## EXERCISE
Each entry is to be given again precisely, and no picture may be carried over.

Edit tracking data
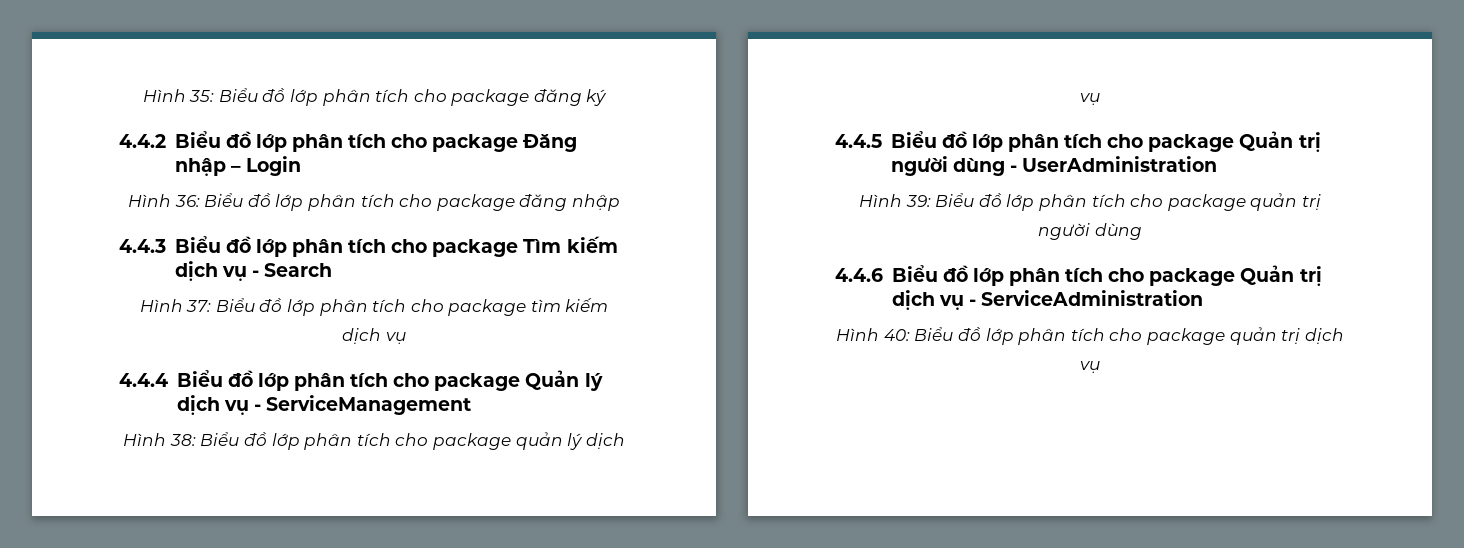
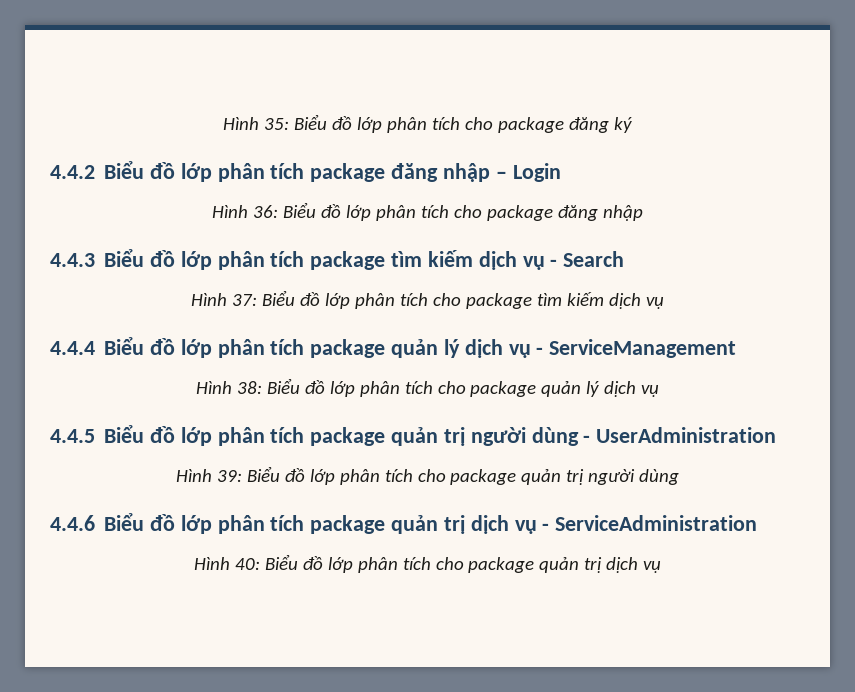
[391,134,578,152] cho package Đăng -> [310,163,439,182] package đăng
[391,239,562,257] cho package Tìm -> [310,251,423,270] package tìm
[393,370,580,391] cho package Quản -> [310,339,439,358] package quản
[1107,131,1294,152] cho package Quản -> [310,427,439,446] package quản
[1108,265,1295,286] cho package Quản -> [310,515,439,534] package quản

## FINAL ANSWER
[391,134,578,152] cho package Đăng -> [310,163,439,182] package đăng
[391,239,562,257] cho package Tìm -> [310,251,423,270] package tìm
[393,370,580,391] cho package Quản -> [310,339,439,358] package quản
[1107,131,1294,152] cho package Quản -> [310,427,439,446] package quản
[1108,265,1295,286] cho package Quản -> [310,515,439,534] package quản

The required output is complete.